Персиковый сад (сборник) - Владимир Гофман 9 стр.


– Брось, Марковна, три к носу! Конечно, когда-нибудь будет, что и нас не будет. Ну так что? Это сегодня умереть страшно, а когда-нибудь – ничего. Верно? То-то же. Умели жить, так и помереть сумеем! Поэтому тяни лямку, пока не выкопали ямку! Хо-хо-хо!

Вот какая это была бесстрашная и мудрая женщина, Изольда Петровна Кузнечикова!

И вот однажды в начале весны, а точнее восьмого марта, когда сын и дочери с мужьями явились к ней с поздравлениями, Изольда Петровна, расставив по вазам цветы, объявила командным голосом:

– Слушайте сюда! Такое, значит, дело. По месту моей прежней работы, а там, – Кузнечикова ткнула указательным пальцем вверх, как бы показывая, где находилась в незабвенное время высшая партшкола, – там меня, как вы знаете, заслуженно уважали и ценили, мне дали денежное вознаграждение за добросовестный труд. – Изольда Петровна сделала ударение на последних словах и многозначительно посмотрела на старшего зятя – тот почему-то заерзал на стуле и смущенно пожал плечами. – Так вот, я решила потратить эти деньги разумно.

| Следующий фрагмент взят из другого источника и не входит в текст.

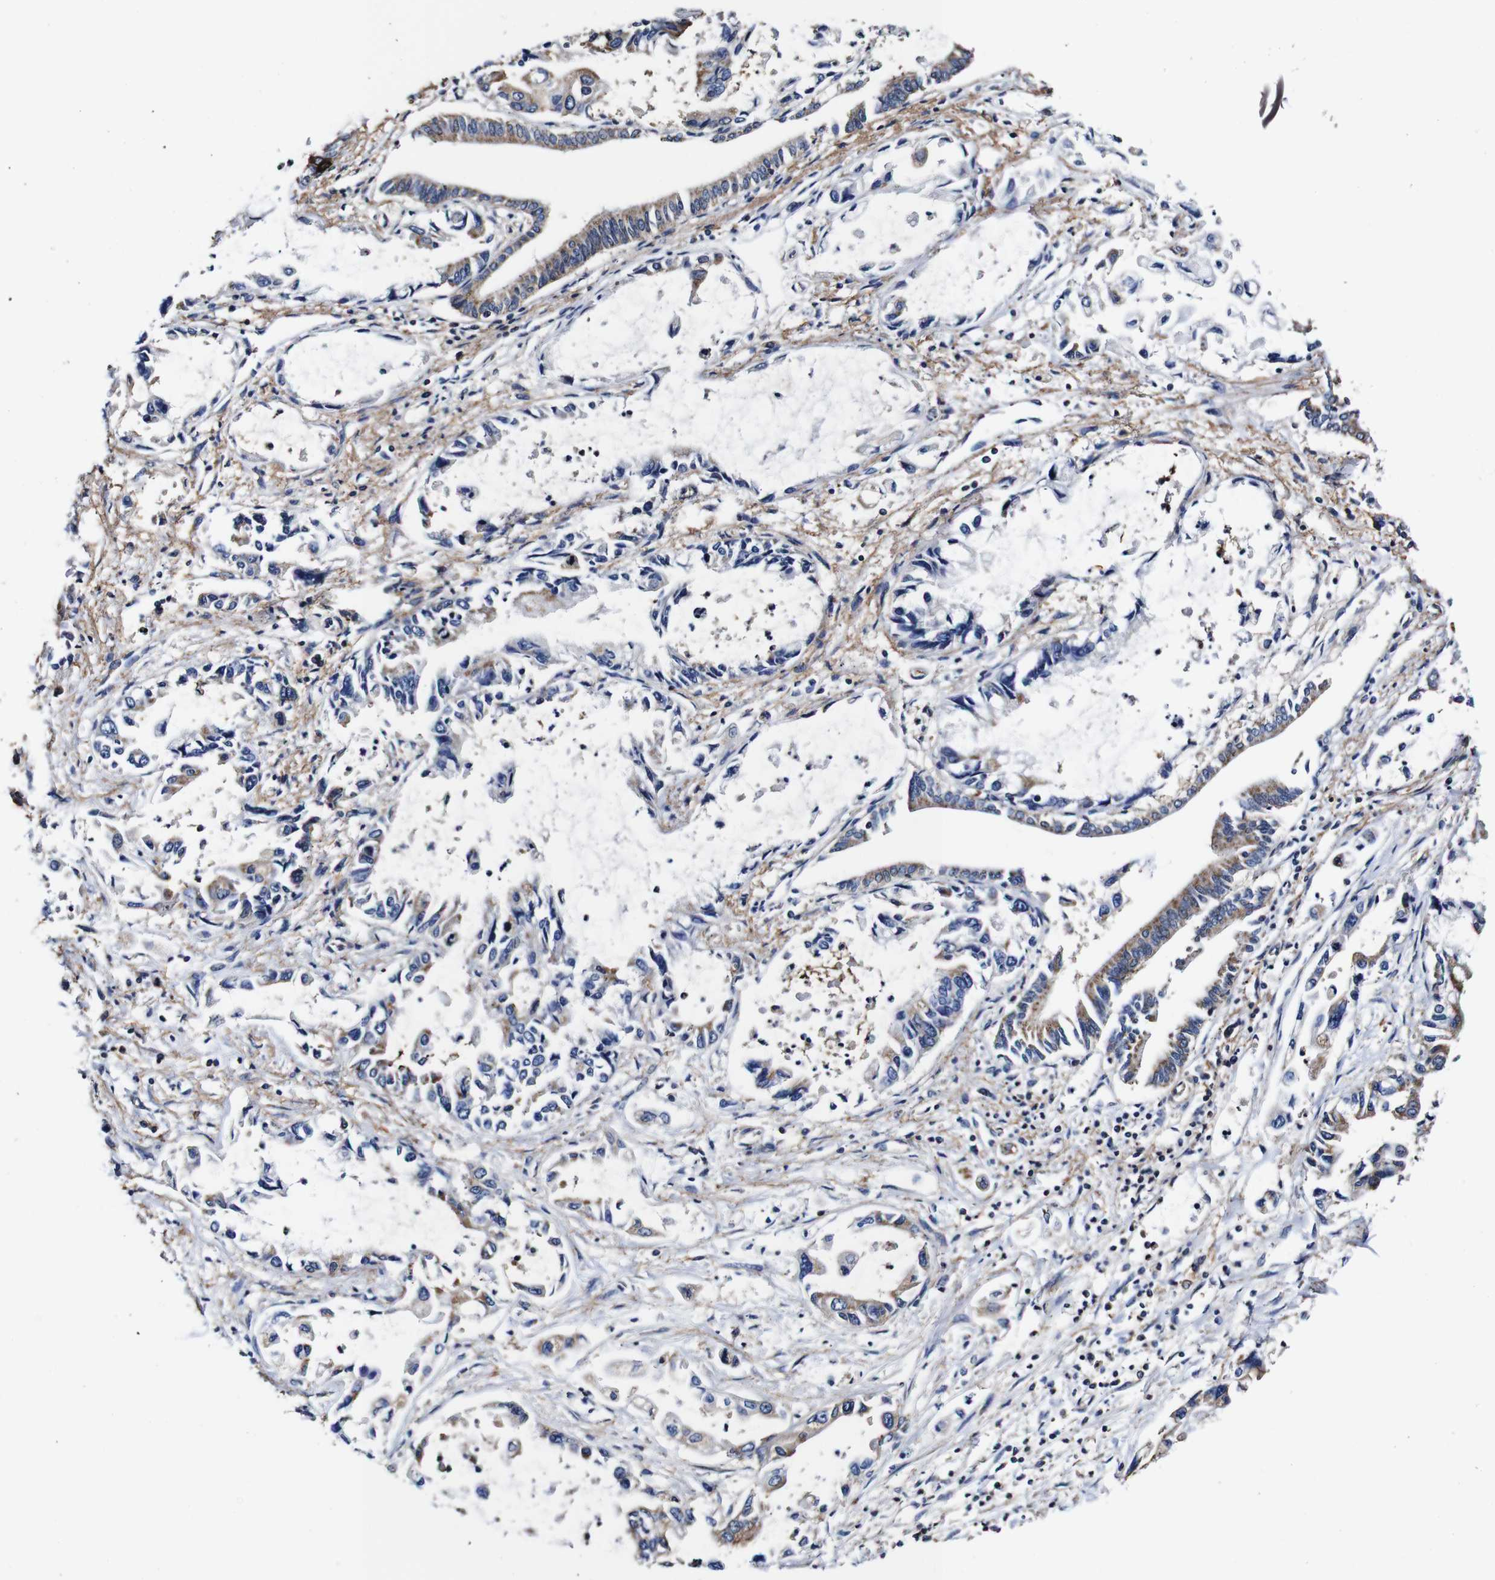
{"staining": {"intensity": "moderate", "quantity": "25%-75%", "location": "cytoplasmic/membranous"}, "tissue": "pancreatic cancer", "cell_type": "Tumor cells", "image_type": "cancer", "snomed": [{"axis": "morphology", "description": "Adenocarcinoma, NOS"}, {"axis": "topography", "description": "Pancreas"}], "caption": "Tumor cells show medium levels of moderate cytoplasmic/membranous staining in about 25%-75% of cells in human pancreatic adenocarcinoma.", "gene": "PDCD6IP", "patient": {"sex": "male", "age": 56}}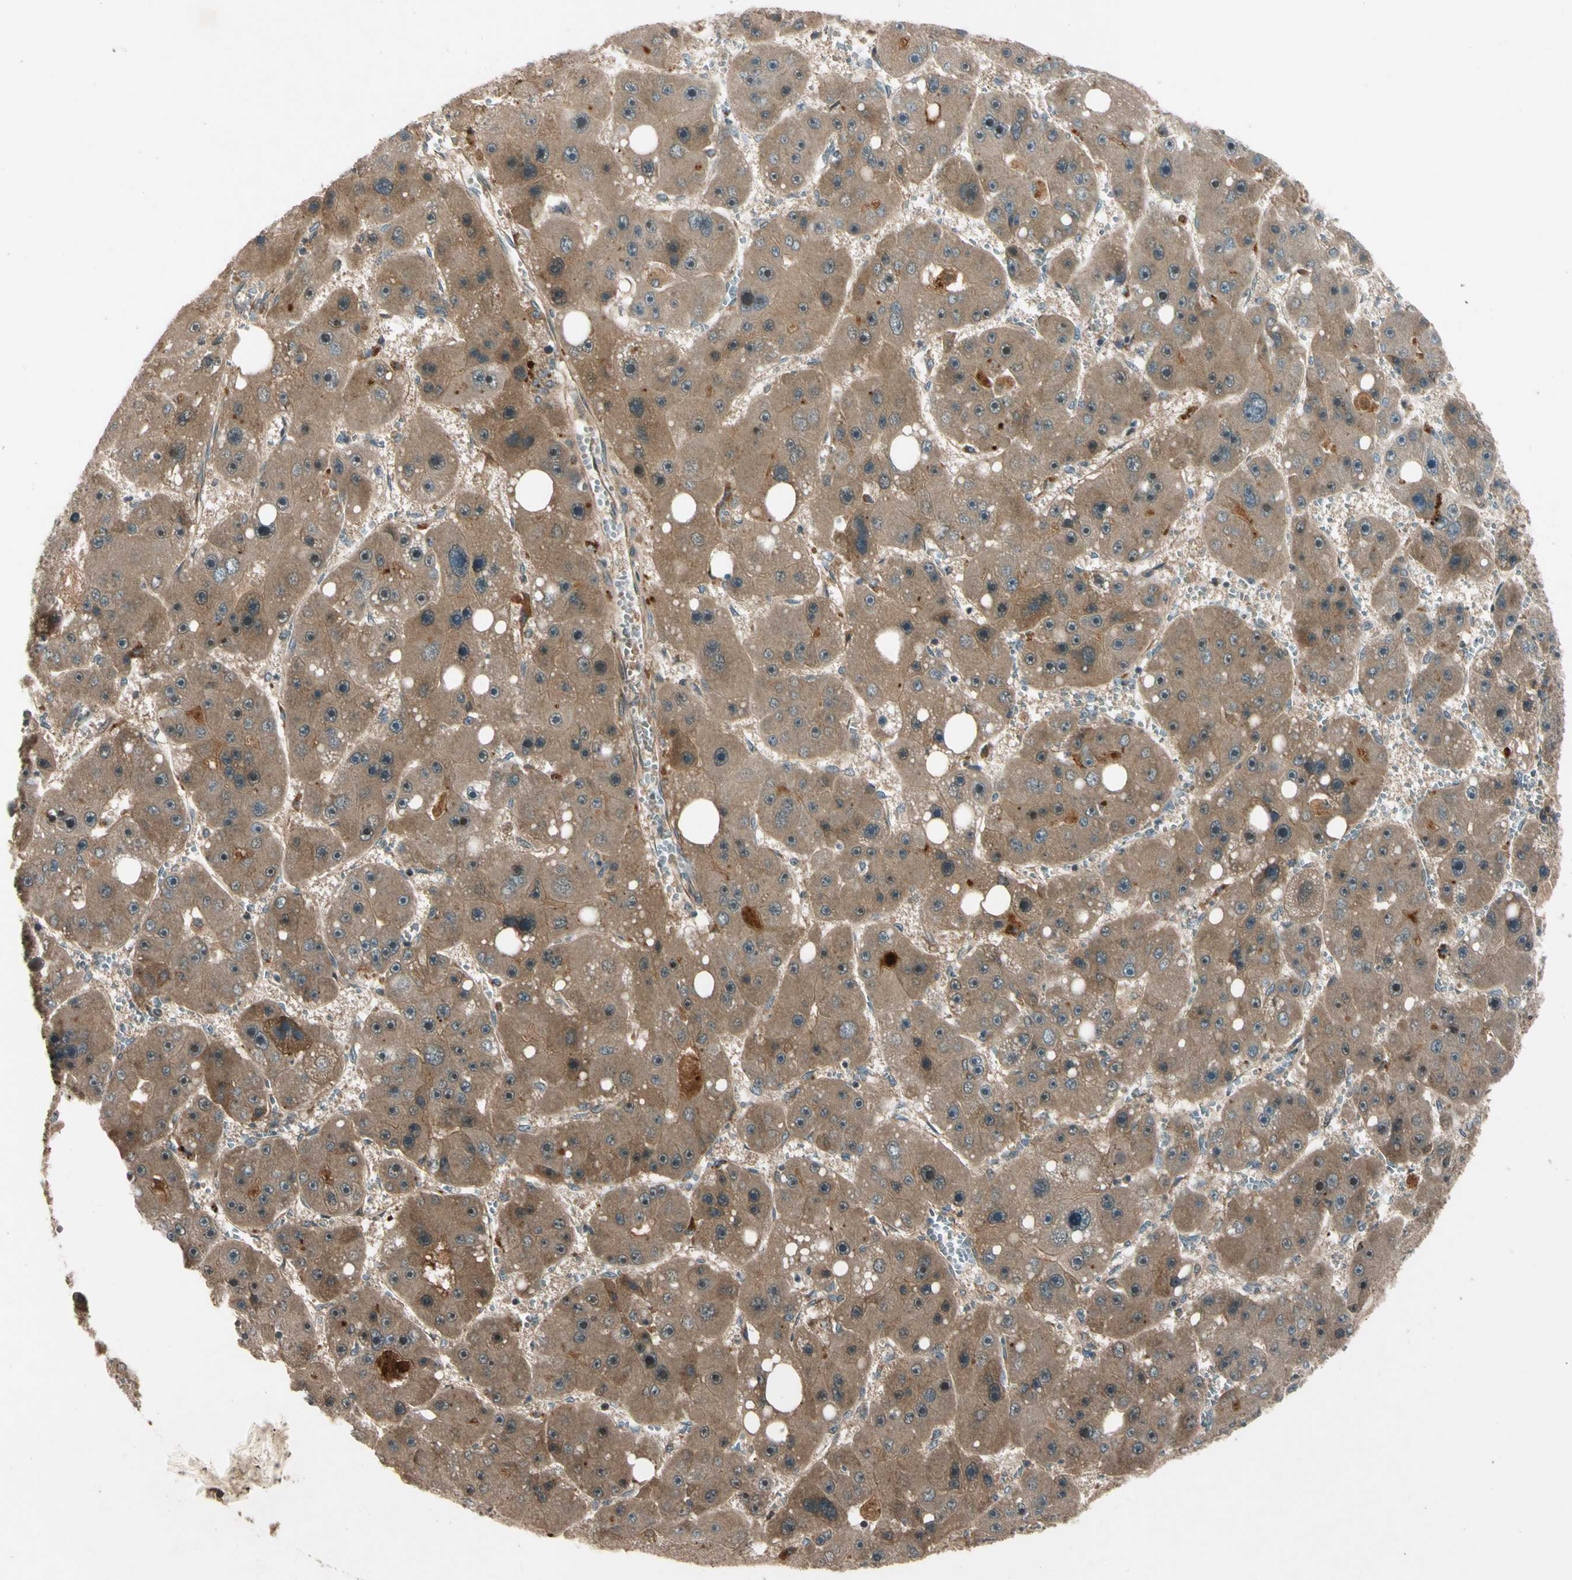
{"staining": {"intensity": "moderate", "quantity": ">75%", "location": "cytoplasmic/membranous"}, "tissue": "liver cancer", "cell_type": "Tumor cells", "image_type": "cancer", "snomed": [{"axis": "morphology", "description": "Carcinoma, Hepatocellular, NOS"}, {"axis": "topography", "description": "Liver"}], "caption": "High-magnification brightfield microscopy of liver cancer stained with DAB (brown) and counterstained with hematoxylin (blue). tumor cells exhibit moderate cytoplasmic/membranous positivity is seen in approximately>75% of cells.", "gene": "ACVR1C", "patient": {"sex": "female", "age": 61}}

– Кто бы сомневался, – тихо произнес более смелый младший зять, и его жена, внешне чрезвычайно похожая на свою мать, ткнула его локтем в бок.

– И как же это? – спросил с надеждой в голосе сын.

– А вот так, – сказала Изольда Петровна угрожающим тоном. – Я решила поставить памятник на могиле мамы.

Наступила гробовая тишина.

– Хорошо, – неуверенно произнесла старшая дочь, которая нравом уродилась в отца. – Лучше не придумаешь.

Остальные молчали в ожидании, зная, что этим дело не кончится, иначе старуха не устроила бы такой «совет в Филях».

– Конечно, хорошо, – пробасила Изольда Петровна. – Еще бы! Я давно думала об этом. Но не хватало средств… А вам, разумеется, не до того, своих забот хватает.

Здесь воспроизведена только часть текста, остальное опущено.